◆ STUDY MATERIAL:
□ □ □
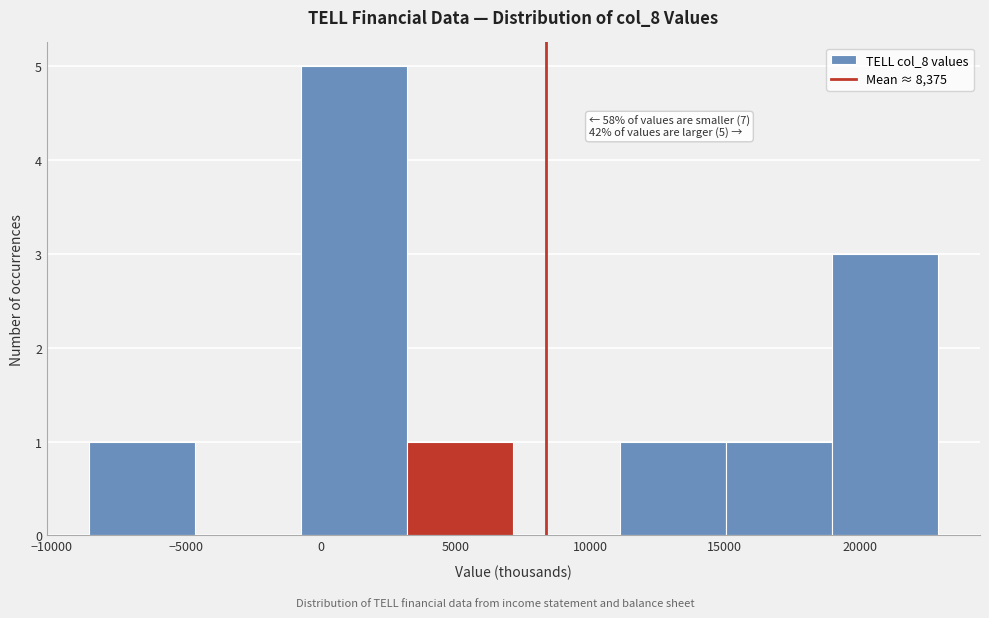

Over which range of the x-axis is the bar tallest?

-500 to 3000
□ □ □
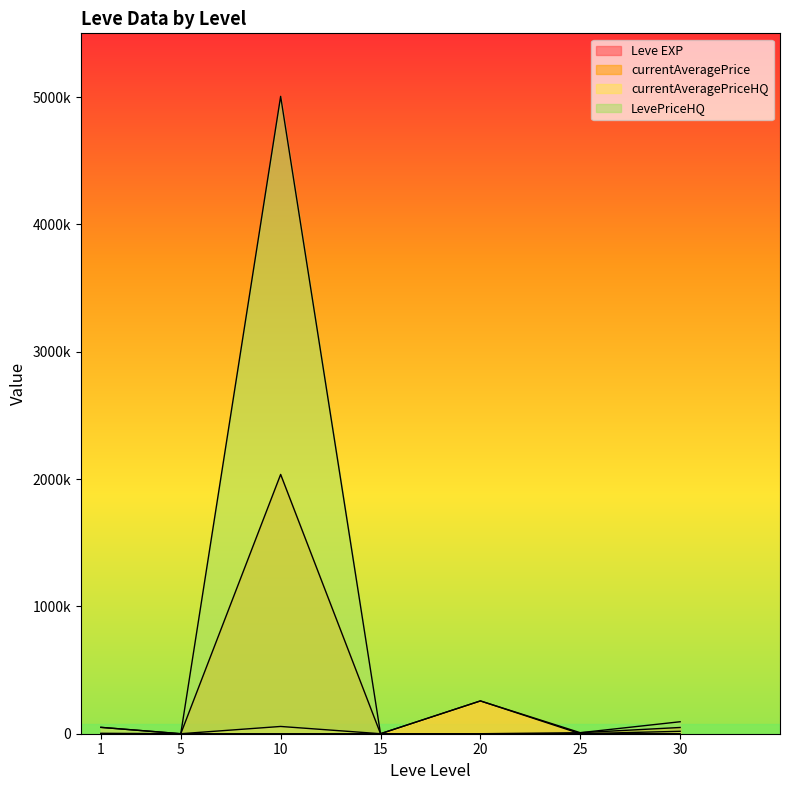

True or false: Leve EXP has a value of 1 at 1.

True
□ □ □
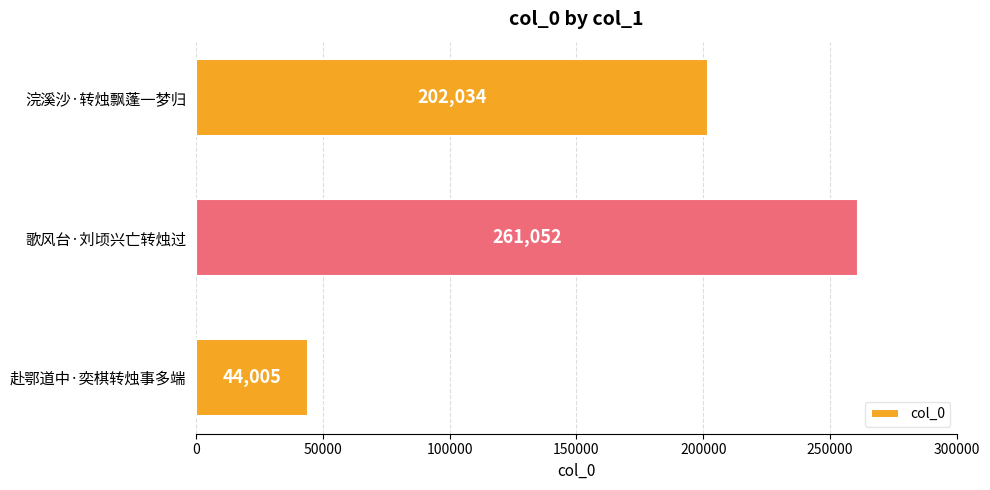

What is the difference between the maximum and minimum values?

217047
□ □ □
◆ TASK:
Please tally how many lines in the records above contain the string "True", and reply with only the number.

◆ SOLUTION FOR THIS TASK:
2